Last year, Gifted Hands expanded its customer base. That pleases Sonya. She believes that she has proven something to herself. Perhaps more significantly Gifted Hands have sprouted wings, extending itself beyond Den Amstel, into Hague, Stewartville and Leonora on the West Coast of Demerara, Mocha, Grove and Diamond on the East Bank Demerara and in a more limited way, into Georgetown. It appears that news of good cakes and pastries travels fast.

Small businesses like My Gifted Hands inevitably face challenges. One of those has to do with the risks involved in verbal contracts not being honoured.  There have been occasions, Sonya says, when, having gone to the cost and trouble of ‘baking up a storm’ in response to a particular order, the ‘customer’ simply never showed up. Those experiences pushed her in the direction of requiring a 50% non-refundable ‘up front’ payment. At least that way you do not have to bear the full brunt of the ‘no show.’

Orders are done, by and large, via WhatsApp or Facebook messenger. This is, after all, the communication technology age. The technology makes for clarity and for efficient record-keeping. The system also makes for avoiding misunderstandings and controversies that might otherwise arise.

As yet there is no delivery service. That, hopefully, will come later.

Sonya values the support of her husband, Welton, a joiner and two sons.
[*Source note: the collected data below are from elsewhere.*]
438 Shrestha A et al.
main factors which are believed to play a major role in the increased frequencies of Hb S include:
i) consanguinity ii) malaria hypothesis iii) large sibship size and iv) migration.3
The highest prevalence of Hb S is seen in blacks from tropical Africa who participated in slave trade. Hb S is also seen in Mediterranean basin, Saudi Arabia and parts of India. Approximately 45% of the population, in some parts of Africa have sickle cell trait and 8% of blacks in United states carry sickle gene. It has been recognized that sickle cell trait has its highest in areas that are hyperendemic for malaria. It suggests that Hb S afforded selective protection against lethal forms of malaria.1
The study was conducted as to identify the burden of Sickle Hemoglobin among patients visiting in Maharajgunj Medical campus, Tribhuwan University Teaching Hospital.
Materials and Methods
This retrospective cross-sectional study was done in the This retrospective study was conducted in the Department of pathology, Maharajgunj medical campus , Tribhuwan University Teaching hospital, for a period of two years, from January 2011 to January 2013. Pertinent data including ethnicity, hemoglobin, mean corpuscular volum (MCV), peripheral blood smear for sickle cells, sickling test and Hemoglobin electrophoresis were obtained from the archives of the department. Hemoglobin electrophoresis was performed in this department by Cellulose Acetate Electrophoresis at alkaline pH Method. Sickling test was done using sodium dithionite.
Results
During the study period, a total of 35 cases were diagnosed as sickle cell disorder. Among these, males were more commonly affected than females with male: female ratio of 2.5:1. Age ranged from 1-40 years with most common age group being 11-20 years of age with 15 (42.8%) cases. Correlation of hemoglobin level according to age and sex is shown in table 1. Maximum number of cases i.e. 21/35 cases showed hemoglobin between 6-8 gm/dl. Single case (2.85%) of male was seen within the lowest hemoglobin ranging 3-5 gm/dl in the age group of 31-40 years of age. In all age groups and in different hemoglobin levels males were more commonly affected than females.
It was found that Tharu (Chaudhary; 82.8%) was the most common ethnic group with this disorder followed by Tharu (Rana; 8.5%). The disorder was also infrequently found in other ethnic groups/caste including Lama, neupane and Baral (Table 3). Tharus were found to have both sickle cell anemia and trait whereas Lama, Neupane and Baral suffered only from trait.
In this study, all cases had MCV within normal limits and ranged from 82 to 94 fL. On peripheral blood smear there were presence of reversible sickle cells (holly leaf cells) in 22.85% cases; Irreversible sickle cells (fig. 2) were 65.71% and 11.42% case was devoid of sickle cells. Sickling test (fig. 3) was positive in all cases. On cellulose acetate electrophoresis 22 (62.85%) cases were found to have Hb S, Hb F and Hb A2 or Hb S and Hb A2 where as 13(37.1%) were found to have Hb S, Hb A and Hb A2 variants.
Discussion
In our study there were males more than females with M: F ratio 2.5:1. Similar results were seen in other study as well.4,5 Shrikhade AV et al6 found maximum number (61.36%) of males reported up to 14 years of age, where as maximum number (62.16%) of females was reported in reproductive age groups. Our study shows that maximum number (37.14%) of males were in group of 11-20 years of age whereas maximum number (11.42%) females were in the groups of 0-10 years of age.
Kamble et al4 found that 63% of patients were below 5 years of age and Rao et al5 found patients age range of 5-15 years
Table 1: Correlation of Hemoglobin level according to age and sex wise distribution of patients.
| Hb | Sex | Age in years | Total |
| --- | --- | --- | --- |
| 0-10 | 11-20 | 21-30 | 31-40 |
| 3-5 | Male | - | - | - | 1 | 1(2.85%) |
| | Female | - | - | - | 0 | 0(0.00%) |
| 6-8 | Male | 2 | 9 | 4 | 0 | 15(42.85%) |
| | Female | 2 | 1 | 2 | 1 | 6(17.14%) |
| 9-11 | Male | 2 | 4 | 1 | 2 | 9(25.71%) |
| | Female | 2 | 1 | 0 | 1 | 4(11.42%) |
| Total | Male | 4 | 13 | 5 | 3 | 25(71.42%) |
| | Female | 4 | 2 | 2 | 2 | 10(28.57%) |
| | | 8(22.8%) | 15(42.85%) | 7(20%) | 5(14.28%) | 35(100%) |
They ‘double up’ as tasters and critics, usually the first to say if she might have ‘come up short.’

The demands are growing…not just in terms of an expanding market but a more demanding one as well. Increasingly, customers are requiring the infusion of higher levels of creativity into their cakes and pastries. She therefore needs to keep up with what is ‘trending’ in the world of cakes and pastries and acquiring the various pieces of equipment that are required to enable her to ‘stay in the game.’
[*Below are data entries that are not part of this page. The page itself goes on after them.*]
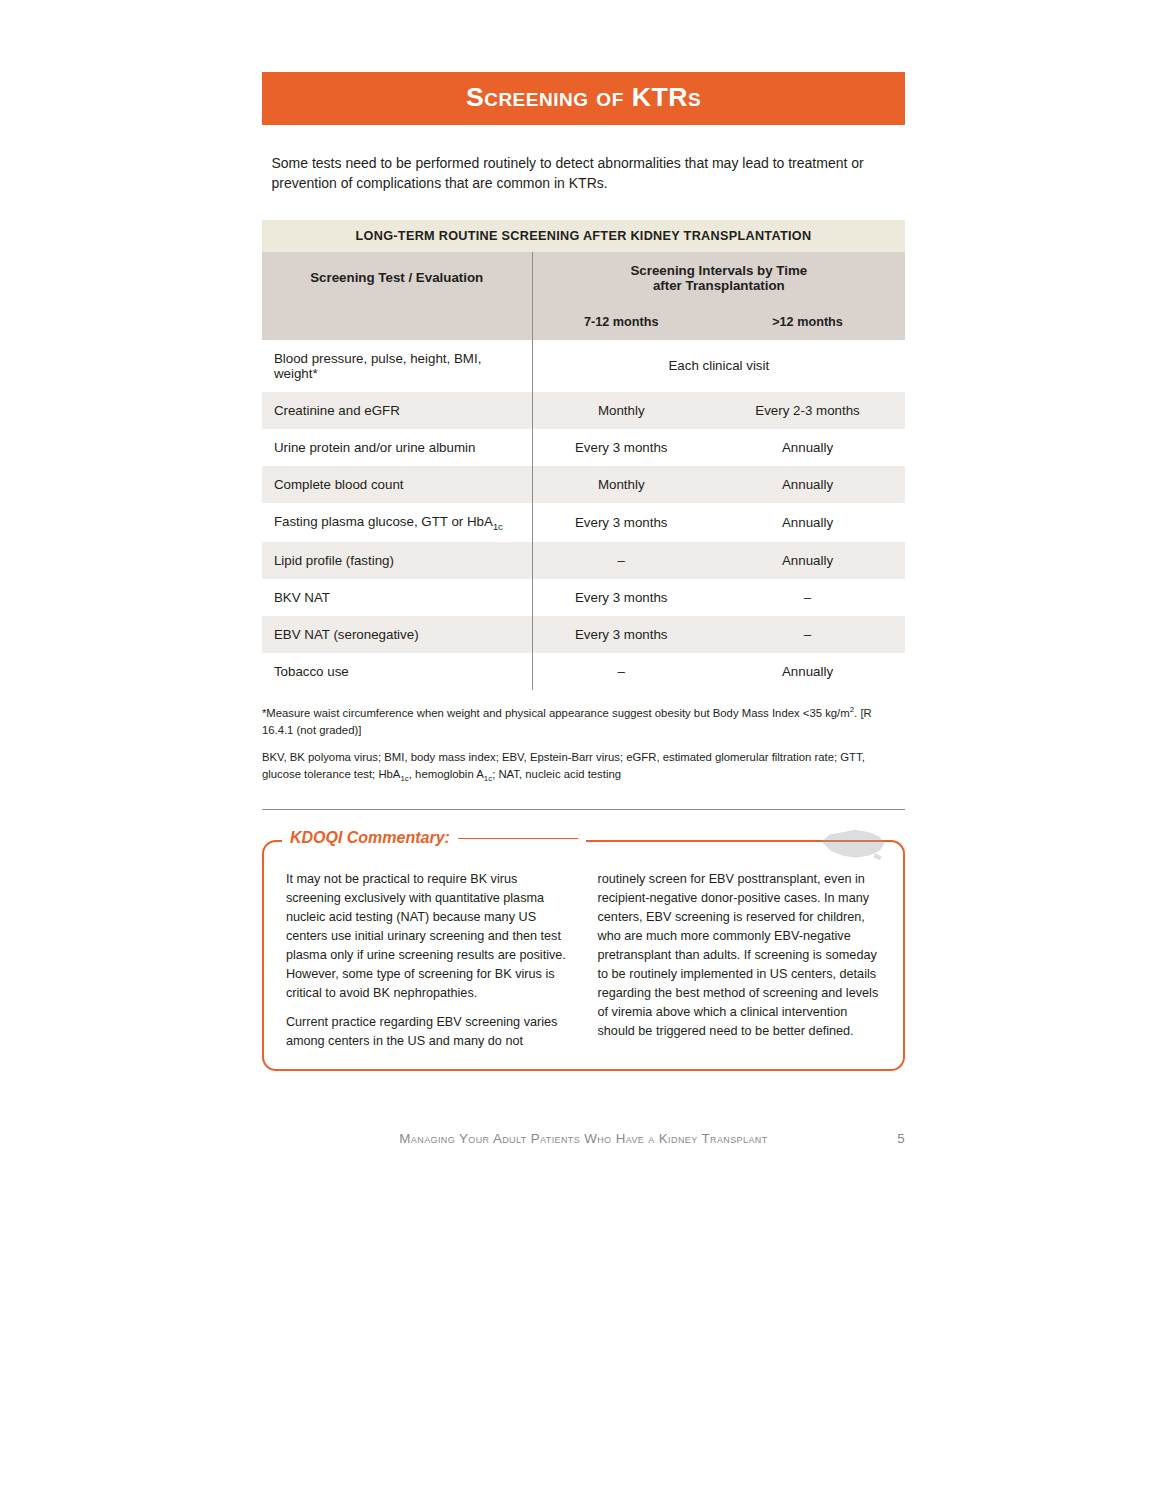Screening of KTRs
Some tests need to be performed routinely to detect abnormalities that may lead to treatment or prevention of complications that are common in KTRs.
LONG-TERM ROUTINE SCREENING AFTER KIDNEY TRANSPLANTATION
| Screening Test / Evaluation | Screening Intervals by Time after Transplantation |
| --- | --- |
| | 7-12 months | >12 months |
| Blood pressure, pulse, height, BMI, weight* | Each clinical visit |
| Creatinine and eGFR | Monthly | Every 2-3 months |
| Urine protein and/or urine albumin | Every 3 months | Annually |
| Complete blood count | Monthly | Annually |
| Fasting plasma glucose, GTT or HbA 1c | Every 3 months | Annually |
| Lipid profile (fasting) | – | Annually |
| BKV NAT | Every 3 months | – |
| EBV NAT (seronegative) | Every 3 months | – |
| Tobacco use | – | Annually |
*Measure waist circumference when weight and physical appearance suggest obesity but Body Mass Index <35 kg/m2. [R 16.4.1 (not graded)]
BKV, BK polyoma virus; BMI, body mass index; EBV, Epstein-Barr virus; eGFR, estimated glomerular filtration rate; GTT, glucose tolerance test; HbA1c, hemoglobin A1c; NAT, nucleic acid testing
KDOQI Commentary:
It may not be practical to require BK virus screening exclusively with quantitative plasma nucleic acid testing (NAT) because many US centers use initial urinary screening and then test plasma only if urine screening results are positive. However, some type of screening for BK virus is critical to avoid BK nephropathies.
Current practice regarding EBV screening varies among centers in the US and many do not routinely screen for EBV posttransplant, even in recipient-negative donor-positive cases. In many centers, EBV screening is reserved for children, who are much more commonly EBV-negative pretransplant than adults. If screening is someday to be routinely implemented in US centers, details regarding the best method of screening and levels of viremia above which a clinical intervention should be triggered need to be better defined.
Managing Your Adult Patients Who Have a Kidney Transplant 5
Sonya has also tried her hands at other pursuits. Gifted Hands was created in 2018 after the closure of her ten-year-old graphic design enterprise, SMB Publishing. The Vreed-en-Hoop business had to be wound up in order that Sonya might pay more attention to caring for her ailing mother.

Nor has her life, up until now, been anything less than interesting. The former Dolphin Government School student went straightaway into the Carnegie School of Home Economics to pursue a course in Household Management. That accounted for some of her earliest exposure to baking and cooking. Afterwards, her life assumed an upward trajectory. An aunt who resides in the United Kingdom invited her there. Her six-year stay yielded a Bachelor’s Degree in Information Technology from the New Hemp College of Further Education in East London. Upon, her return to Guyana she worked in the private sector as a graphic artist before getting into business on her own. In 2009 she established SMB Publishing, offering services in areas such as the decorative design of Invitations, Programmes and Calling Cards. The company also offered typing and photo copying services.

The transition to entrepreneurship she says, was pretty smooth. She is, she says, a quick learner. The journey, however, has not been without its hiccups. A complete absence of repayment challenges in relation to two loans secured from a local commercial bank was not sufficient to secure her a further loan. Her third loan application was denied. Perhaps understandably, she has become somewhat queasy about engaging the banking system.

Prior to returning to her Gifted Hands pursuits Sonya re-entered the Carnegie School of Home Economics to pursue additional courses in cake and pastry-making. She believes that she is all the more comfortable for what, these days, is her additional experience.